If your parent is of sound mind and can distinguish right from wrong, good from bad, nasty from clean, then Crescent Heights is an expensive alternative to at home care.  They do little to nothing to help the residents.  A video exercise class - no live person.  Anyway they can cut costs, guarantee yourself they do it.  And, it's not cheap living there.  On a scale of 1-10, I rate the value at a 4.  And, of course that is if your loved one doesn't contract some illness from the person's room that was cleaned before his/hers.  Very unhygienic.  And, that same person using the unhygenic rags will be serving lunch.  They are an expensive facility that provides little to assist their residents, and could potentially compromise the health of residents due to unsanitary practices.

* The clincher for me . . . my mother was just beginning to walk with a walker and we would exercise by walking down the hall.  I had to throw some trash in the receptable and I left my mother for less than a minute.  She collapsed - 10 feet from the manager who was rolling yarn at a table with other residents.  The manager never left her chair, never even acknowledged the fact that my mother was lying in the floor.  She never did anything.  THEY DO NOT CARE.  The manager never said a word.  She did absolutely nothing as I struggled to get my mother to her feet, on her chair, and back to her room.  And, the Crescent Heights 'official' wondered where my resentment stemmed from . . . a manager allowed my mother to lay in the floor.  Didn't offer help, or offer to phone for help.  Just ignored her.  Had I not been there, my mother would have been without assistance.  That is Crescent Heights.

I feel badly for the elderly there who have no one to look out for them.  Crescent Heights puts on a good show, but that is all it is . . . a show.
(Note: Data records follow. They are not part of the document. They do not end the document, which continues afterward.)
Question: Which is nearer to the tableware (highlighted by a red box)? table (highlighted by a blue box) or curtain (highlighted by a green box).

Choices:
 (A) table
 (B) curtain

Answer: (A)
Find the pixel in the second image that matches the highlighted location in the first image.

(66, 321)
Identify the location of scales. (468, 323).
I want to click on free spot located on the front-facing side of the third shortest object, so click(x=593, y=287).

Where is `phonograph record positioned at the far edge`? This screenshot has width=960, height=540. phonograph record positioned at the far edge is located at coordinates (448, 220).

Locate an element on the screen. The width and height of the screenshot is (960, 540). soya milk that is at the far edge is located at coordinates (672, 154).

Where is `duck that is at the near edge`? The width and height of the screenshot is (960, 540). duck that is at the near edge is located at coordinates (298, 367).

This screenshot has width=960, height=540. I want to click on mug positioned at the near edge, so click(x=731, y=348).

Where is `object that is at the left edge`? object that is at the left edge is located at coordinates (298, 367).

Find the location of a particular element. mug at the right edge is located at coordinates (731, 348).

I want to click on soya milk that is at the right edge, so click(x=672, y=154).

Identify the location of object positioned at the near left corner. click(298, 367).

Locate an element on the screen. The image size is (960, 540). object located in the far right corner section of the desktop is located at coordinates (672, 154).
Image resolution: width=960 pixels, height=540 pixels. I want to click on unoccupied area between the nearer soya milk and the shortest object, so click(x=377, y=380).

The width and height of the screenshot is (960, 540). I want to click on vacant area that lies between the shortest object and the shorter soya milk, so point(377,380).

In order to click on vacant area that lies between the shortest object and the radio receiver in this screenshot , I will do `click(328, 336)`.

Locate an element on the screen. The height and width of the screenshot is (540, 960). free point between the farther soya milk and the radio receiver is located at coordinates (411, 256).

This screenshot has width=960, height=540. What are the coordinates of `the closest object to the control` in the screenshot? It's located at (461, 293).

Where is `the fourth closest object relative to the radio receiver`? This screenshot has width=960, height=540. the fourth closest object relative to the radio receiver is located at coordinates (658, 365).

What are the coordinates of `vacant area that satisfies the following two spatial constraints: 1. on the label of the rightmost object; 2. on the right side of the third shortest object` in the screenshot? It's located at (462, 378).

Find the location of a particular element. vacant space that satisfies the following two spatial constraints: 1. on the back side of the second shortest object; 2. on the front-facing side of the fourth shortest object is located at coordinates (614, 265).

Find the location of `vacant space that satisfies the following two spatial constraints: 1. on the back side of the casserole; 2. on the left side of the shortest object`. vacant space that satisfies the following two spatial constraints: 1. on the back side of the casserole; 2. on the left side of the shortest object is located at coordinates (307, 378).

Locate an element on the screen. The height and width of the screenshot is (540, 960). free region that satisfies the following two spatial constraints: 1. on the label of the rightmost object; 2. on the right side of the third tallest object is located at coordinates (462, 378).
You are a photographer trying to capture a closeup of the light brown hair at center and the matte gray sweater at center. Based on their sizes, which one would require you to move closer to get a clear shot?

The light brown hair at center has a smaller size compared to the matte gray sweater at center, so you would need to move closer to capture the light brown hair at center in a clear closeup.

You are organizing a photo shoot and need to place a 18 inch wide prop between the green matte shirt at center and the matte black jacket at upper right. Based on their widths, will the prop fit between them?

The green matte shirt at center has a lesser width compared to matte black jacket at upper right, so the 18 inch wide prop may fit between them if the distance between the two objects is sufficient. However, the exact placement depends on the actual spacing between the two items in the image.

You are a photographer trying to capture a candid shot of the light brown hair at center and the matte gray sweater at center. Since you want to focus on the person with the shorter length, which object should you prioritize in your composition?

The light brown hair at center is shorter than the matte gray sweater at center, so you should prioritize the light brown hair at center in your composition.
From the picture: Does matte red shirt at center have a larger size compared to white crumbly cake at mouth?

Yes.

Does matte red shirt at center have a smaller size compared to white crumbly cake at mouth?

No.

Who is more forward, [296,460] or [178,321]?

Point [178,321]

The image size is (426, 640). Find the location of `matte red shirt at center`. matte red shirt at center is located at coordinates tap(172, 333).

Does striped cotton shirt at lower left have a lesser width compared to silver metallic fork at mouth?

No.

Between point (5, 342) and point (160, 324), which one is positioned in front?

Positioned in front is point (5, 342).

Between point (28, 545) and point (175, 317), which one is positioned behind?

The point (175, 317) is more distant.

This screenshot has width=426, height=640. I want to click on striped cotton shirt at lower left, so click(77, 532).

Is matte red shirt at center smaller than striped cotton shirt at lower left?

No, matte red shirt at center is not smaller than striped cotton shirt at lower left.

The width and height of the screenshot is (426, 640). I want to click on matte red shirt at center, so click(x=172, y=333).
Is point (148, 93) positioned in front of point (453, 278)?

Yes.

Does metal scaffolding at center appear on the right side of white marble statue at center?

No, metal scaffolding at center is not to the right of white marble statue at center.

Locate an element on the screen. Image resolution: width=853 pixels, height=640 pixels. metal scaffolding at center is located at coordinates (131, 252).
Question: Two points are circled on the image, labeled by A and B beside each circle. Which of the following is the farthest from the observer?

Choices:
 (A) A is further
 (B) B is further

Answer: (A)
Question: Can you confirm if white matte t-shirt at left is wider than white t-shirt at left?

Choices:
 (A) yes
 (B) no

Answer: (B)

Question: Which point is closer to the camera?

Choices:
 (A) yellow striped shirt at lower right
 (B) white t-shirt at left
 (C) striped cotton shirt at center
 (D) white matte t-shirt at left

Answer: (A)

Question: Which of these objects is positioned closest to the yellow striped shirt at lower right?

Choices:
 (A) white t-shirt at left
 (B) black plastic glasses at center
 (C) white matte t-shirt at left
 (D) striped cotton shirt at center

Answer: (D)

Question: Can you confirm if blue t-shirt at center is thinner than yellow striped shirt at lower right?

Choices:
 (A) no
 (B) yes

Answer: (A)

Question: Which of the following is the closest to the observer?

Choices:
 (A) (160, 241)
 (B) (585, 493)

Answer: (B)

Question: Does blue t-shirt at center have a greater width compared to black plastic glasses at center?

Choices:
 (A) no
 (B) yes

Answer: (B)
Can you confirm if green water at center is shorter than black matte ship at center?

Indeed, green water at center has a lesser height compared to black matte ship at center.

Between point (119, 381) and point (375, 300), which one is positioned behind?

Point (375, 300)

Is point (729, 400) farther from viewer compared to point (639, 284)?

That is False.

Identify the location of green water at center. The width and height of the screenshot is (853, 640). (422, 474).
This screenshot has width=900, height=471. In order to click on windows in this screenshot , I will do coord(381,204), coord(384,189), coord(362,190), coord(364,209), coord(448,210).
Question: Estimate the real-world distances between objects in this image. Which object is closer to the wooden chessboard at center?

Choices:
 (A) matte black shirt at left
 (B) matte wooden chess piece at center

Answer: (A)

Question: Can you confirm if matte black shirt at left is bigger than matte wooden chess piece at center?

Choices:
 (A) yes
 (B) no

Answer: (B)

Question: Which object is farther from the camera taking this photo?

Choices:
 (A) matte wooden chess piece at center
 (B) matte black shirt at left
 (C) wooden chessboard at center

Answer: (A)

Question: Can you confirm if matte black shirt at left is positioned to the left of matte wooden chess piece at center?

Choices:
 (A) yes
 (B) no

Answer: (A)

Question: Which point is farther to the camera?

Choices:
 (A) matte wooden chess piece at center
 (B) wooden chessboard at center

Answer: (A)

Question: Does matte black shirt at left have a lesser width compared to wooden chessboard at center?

My mother is no longer there, and I am ever so glad.  I think other should know what I and my mother experienced from Dec 2012 to May 2014.  Make sure your parent can care for themself, because the attention and care they get at Crescent Heights is disappointing (and potentially dangerous - bacteria and virus are spread by using unclean rags from one room to the other.)  

I hope my experience sheds some light on the fluff management presents when you visit for the first time.  My family was fooled, and we wouldn't have known better had my mom not needed my help where I was there with her 16 out of 24 hours a day.  I saw what was going on first hand.  My mother is at a much better place now.  Don't be fooled.  We were.